I thought about the tang of death, shaking my head from side to side, feeling my hair get caught in my glasses. I knew exactly zero people who had died, but something is coming, I told myself, people die all the time—they grow old, and then everything stops, and their eyes close, and they won’t read a book ever again, or stare at their pale feet, or sit on a flowery couch with its zoo of colors and leaves. I lifted my head to look at the patterns, and remembered my homeroom teacher telling me about a species of shrimp that could see waaaaay more colors than any human could, only they didn’t really know it, and they would die not really knowing it, and, I said to myself, you will die without really knowing anything either, your heart will decide well, that’s a good place to end, I’ve had enough beats. Didn’t my teacher also tell me that a shrimp’s heart was in its head? It must be nice, I thought, to have something so important there, right in your head, so that you could keep track of it, could know of its comings and goings and breakings and makings.

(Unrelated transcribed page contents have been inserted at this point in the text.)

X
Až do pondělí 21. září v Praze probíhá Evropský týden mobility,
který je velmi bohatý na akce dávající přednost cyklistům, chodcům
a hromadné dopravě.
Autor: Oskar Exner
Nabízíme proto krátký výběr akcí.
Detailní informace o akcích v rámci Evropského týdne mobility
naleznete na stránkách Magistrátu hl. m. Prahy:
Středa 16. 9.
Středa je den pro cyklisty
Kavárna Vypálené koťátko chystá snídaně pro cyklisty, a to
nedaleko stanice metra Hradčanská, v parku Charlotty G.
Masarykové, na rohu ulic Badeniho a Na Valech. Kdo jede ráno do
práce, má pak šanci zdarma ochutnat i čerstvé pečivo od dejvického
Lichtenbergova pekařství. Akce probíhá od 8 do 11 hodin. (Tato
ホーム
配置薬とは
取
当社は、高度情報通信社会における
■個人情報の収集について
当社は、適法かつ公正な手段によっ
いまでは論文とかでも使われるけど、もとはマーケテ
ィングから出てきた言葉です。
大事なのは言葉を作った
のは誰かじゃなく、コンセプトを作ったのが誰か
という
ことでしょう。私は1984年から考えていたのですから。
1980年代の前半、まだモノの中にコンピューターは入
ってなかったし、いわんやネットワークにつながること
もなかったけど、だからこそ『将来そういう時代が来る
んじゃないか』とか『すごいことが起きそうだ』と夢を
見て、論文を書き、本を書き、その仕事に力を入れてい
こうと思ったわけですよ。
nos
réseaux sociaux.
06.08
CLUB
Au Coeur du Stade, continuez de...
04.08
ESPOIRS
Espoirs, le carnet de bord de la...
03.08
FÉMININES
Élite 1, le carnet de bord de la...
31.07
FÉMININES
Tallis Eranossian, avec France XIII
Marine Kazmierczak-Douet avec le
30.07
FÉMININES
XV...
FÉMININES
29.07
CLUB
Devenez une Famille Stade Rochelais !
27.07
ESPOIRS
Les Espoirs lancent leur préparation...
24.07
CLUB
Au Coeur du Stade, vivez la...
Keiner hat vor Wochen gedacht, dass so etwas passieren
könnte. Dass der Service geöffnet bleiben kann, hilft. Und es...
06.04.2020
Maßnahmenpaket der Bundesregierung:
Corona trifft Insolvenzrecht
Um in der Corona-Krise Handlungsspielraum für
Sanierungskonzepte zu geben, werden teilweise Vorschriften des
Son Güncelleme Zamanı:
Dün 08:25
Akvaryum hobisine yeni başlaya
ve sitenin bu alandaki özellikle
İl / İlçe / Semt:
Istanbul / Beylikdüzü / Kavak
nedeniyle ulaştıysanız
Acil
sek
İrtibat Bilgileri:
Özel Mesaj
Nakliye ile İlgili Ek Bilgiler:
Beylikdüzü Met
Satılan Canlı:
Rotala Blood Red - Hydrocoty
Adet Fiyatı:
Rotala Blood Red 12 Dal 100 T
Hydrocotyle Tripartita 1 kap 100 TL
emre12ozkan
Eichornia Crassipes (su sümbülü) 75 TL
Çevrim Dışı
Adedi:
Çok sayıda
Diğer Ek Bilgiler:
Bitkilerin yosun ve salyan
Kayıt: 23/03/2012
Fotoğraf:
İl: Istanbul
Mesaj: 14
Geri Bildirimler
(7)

My teeth felt like they were going to shake right out of my mouth. You are going to die, I reminded myself again, and you only die once, and that’s all it takes. Your hair and fingernails will keep growing for a little while, and won’t it be great to have long fingernails for once, because you won’t be alive to bite them back down. And when you see your parents at that cloudy table, they will tell you that it was okay that you bit your nails, really, it was okay, but look at how long they are now, how grand. Then David and Grace will join you, maybe a few years after your death, and the five of you will live in a house just like this one, only it won’t be in the world.

It sounds nice, I thought, but it isn’t, and I went back to the problem at hand, which was my getting-closer-all-the-time death. I am afraid, I said to myself, I don’t know how not to be afraid, and I don’t know how not to die, and I don’t think that anyone can teach me. I was newly nine, and that meant that ten was next, and double digits is it, it is all a mess from there, not many make it to triple digits, and, I thought, I certainly won’t, because why should anything out-of-the-ordinary ever happen to me? No, double digits is where I would remain, and that was going to happen next year and there was still so much that I had to do, so many things to touch and savor. You are going to die, I told myself again, stern as anything, you are going to die, you are going to get older every year and then die. It’s just going to happen, and you won’t know when and you won’t know how.

I decided to lie down. It was a lot to take in. I could hear my mother coming down the stairs, could hear her armful of gifts, could almost hear her thinking wow, nine years ago I brought another human being into the world, she spent a summer inside of me before sliding out of the fire of my body, wow, she’s nine, how could that be, that means I’m thirty-eight, and she will be thirty-eight faster than I can say boo, and isn’t time a terrible, wonderful thing, doesn’t it have such bold lines, and nine, I just don’t believe it. I heard all that in her step, had heard and would hear that step for so long, and almost wanted to live inside of it, my body bent to the curve of her foot.